After 3 years of use, mine died about an hour before we were due to go on holiday.
I was using the ISPs DNS until I switched to CloudFlare, then saw somebody mention NextDNS, it's cool, but there's nothing like running your own services.
I might get another pi-hole up and running some time.
Umbrel has the app, but I think it's better to use a dedicated device.
I'm always looking for a new project with raspberry pi's. Currently trying to build a semi-smart phone with a 2G wavshare modem and some code which was stolen from this project:
Kinda stuck though as while I can text and call - I can't make the audio work in either direction.
Might be time to give up, and work on setting up a pi-hole at the router. Would love to remove those ads network wide!
From experience, Brave browser is far more successful at removing ads then Pi-hole was.

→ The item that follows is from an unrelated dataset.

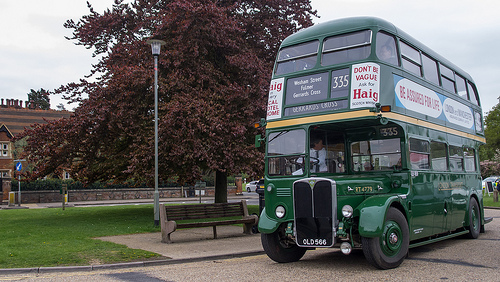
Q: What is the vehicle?
A: Double Decker bus.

Most companies, like YouTube or Facebook don't have separate servers to serve their ads and so Pi-hole's DNS approach is not very effective.
Pi-hole did work well on less popular sites that outsource their ads to external companies tho.
A few things:
For sites that use external verification services, they block the DNS of this verification site, instead replacing the handoff to return a valid ID status to the originating server.
For others, they fake your IP to make it look like you're coming from a country that doesn't need ID.
i.e. similar to a VPN, but not actually routing via that country or creating a tunnel.
The problem, I think, is that it is using these systems for sites that don't explicitly need it, such as Google search, meaning that sometimes you fail to reach that site because it doesn't know where to send the return traffic.
They do say it is "Beta" right now and uses AI, so you should expect issues. It's probably best to use a VPN, until they do more work on this.